Requirement 1:
In the text on floppy disk errors, why would even the floppy controller's READ TRACK command probably fail on a disk that gives a "no address mark" error?

═════ Text shown

For this kind of errors, it's hard to recover.

The first one is a `no address mark', i. e. the synchronization field
for the very first sector hasn't been found at all until the index
hole passed by a second time.  This means the floppy is hosed, i doubt
you would be able to recover anything even at bit-level.  I think even
the READ TRACK command of the FDC would fail in that case, since it
tries to synchronize to the first address mark of each track first
(and then returns the stream of bits starting at that point, up to the
index hole).

The second one isn't all that much better either.  Since both ST1 and
ST2 display the `bad_crc', it means it's a CRC error in the address
mark field already, thus the beginning of this sector hasn't been
found.  If only one of those messages were there, it would be a CRC
error in the data field instead, so the address mark had been
recognized, but the data are corrupted.  In that case (and only in
that case), the FDC actually does transfer the data to the kernel
buffer, and it might be possible to somehow transfer it to the
userland program as well.

>> Since the files on the disks are just text, all I want to do is to
>> be able to extract as many of the bits on the disk as possible,
>> even if some of the bits are wrong, and then run strings over it
>> and sort out the content.

══════════
═════ Information shown

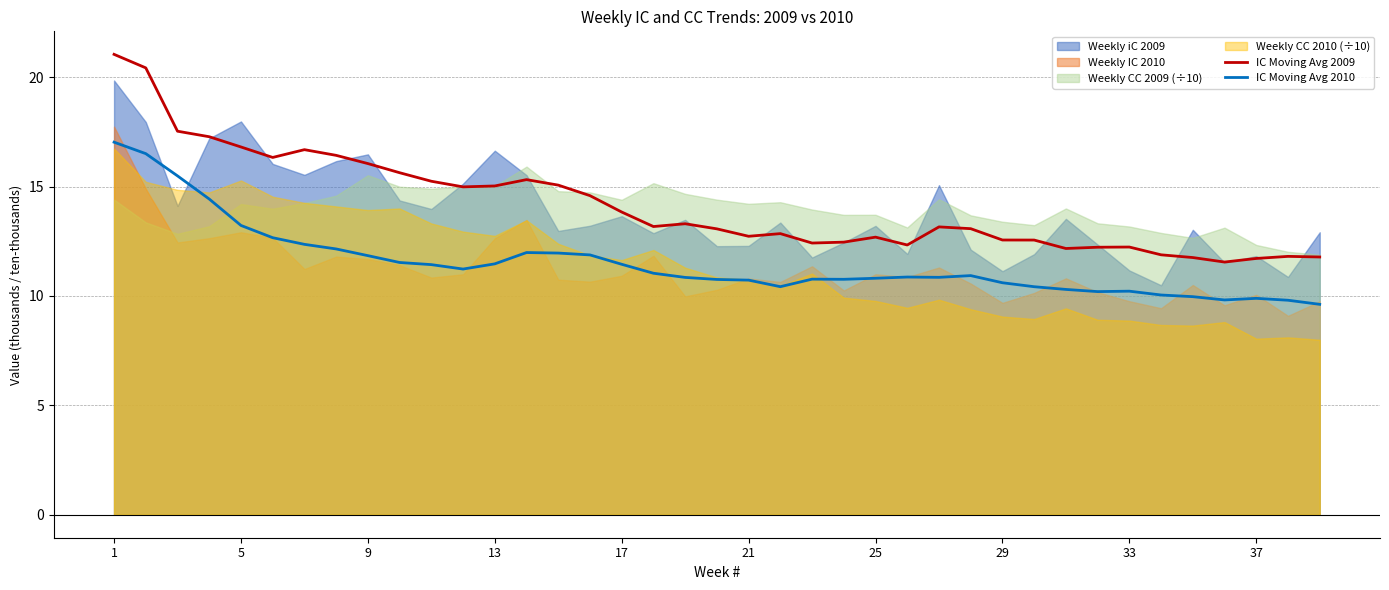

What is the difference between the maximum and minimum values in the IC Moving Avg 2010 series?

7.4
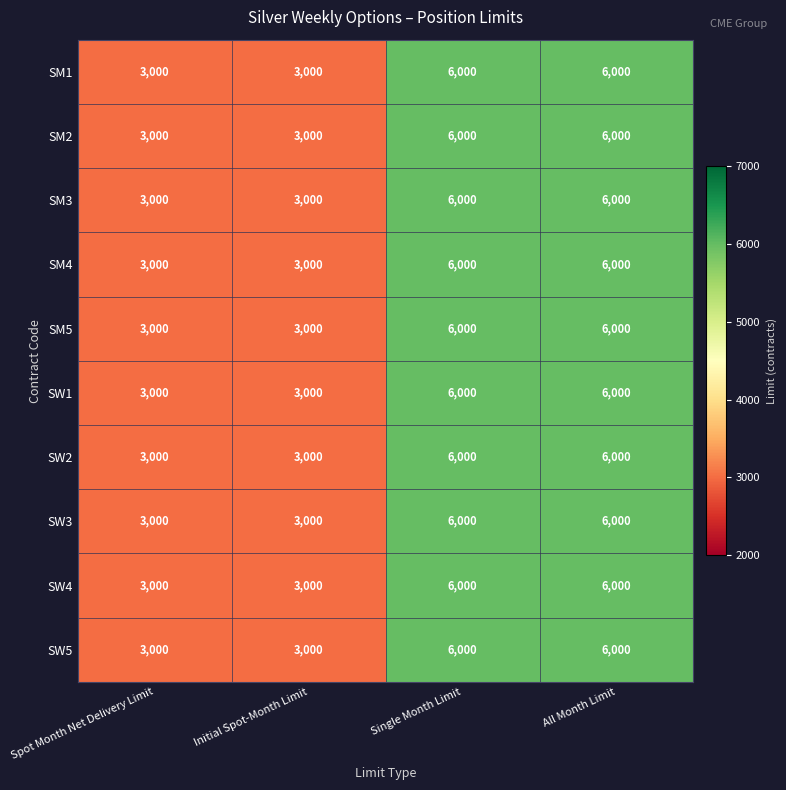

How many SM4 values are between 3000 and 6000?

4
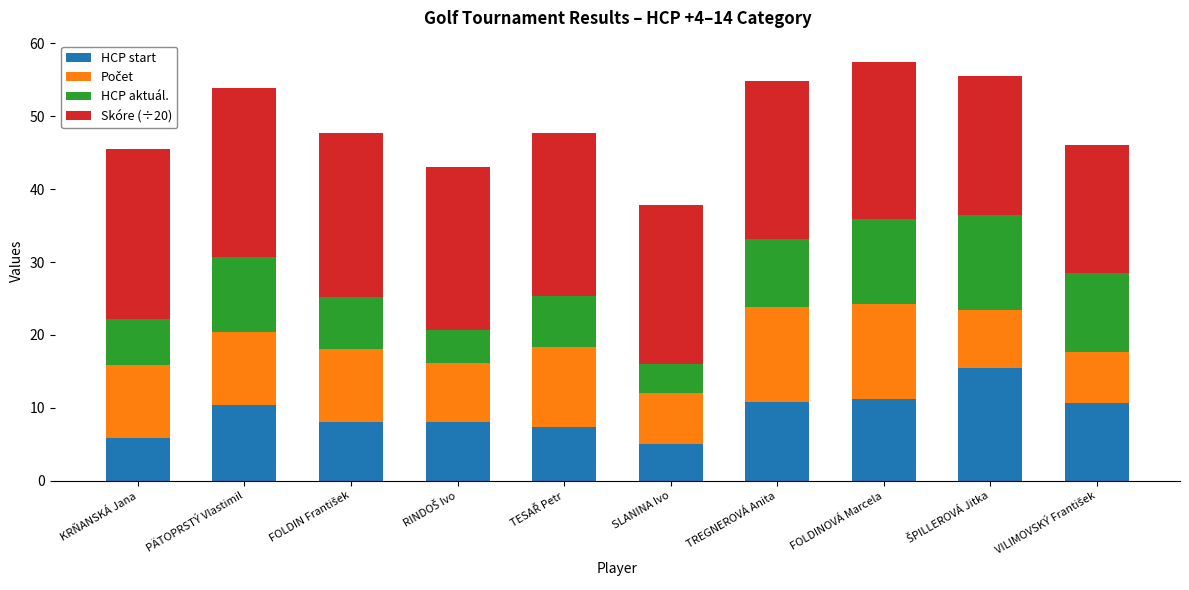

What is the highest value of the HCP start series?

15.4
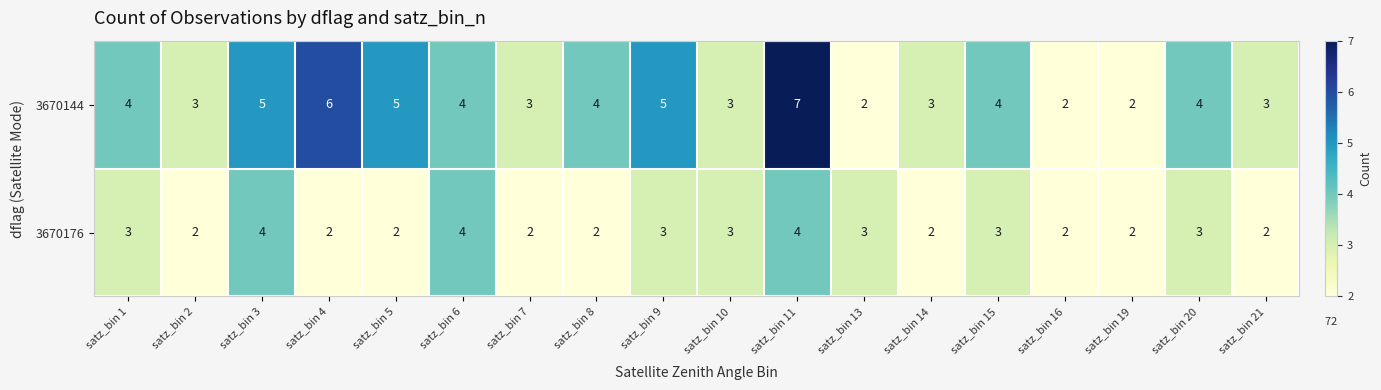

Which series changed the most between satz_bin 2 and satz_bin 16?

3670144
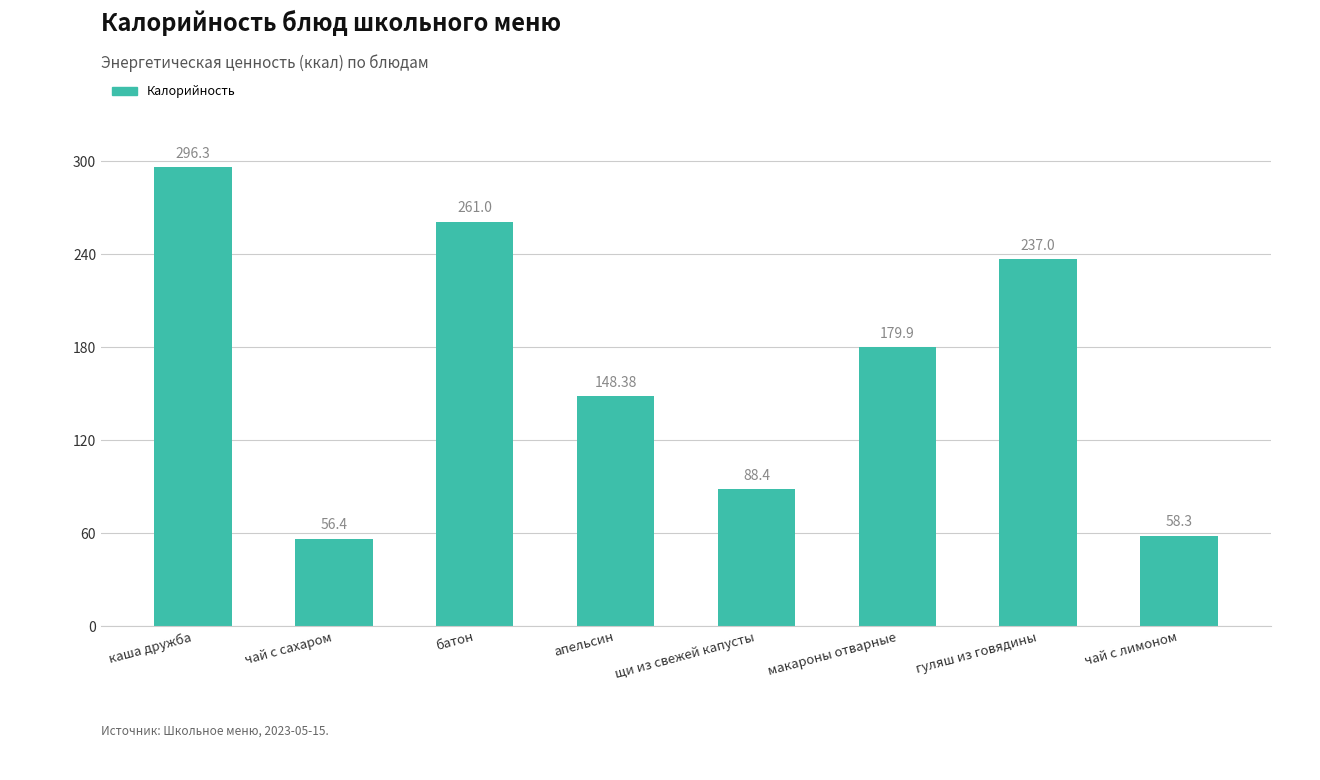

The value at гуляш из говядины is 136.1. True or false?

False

══════════

Requirement 2:
Render the records, starting with the line that contains "Which series changed" and going on through the last line of the records, as a JSON list of strings with one string per line and blank lines omitted. Leave the picture lines out of the answer.

Answer area 1:
READ TRACK first tries to synchronize to the first address mark of each track, and only then returns the bit stream from that point up to the index hole. With a "no address mark" error, the synchronization field for the very first sector was never found, so the command would have nothing to synchronize to.

Answer area 2:
[
  "Which series changed the most between satz_bin 2 and satz_bin 16?",
  "3670144",
  "The value at гуляш из говядины is 136.1. True or false?",
  "False"
]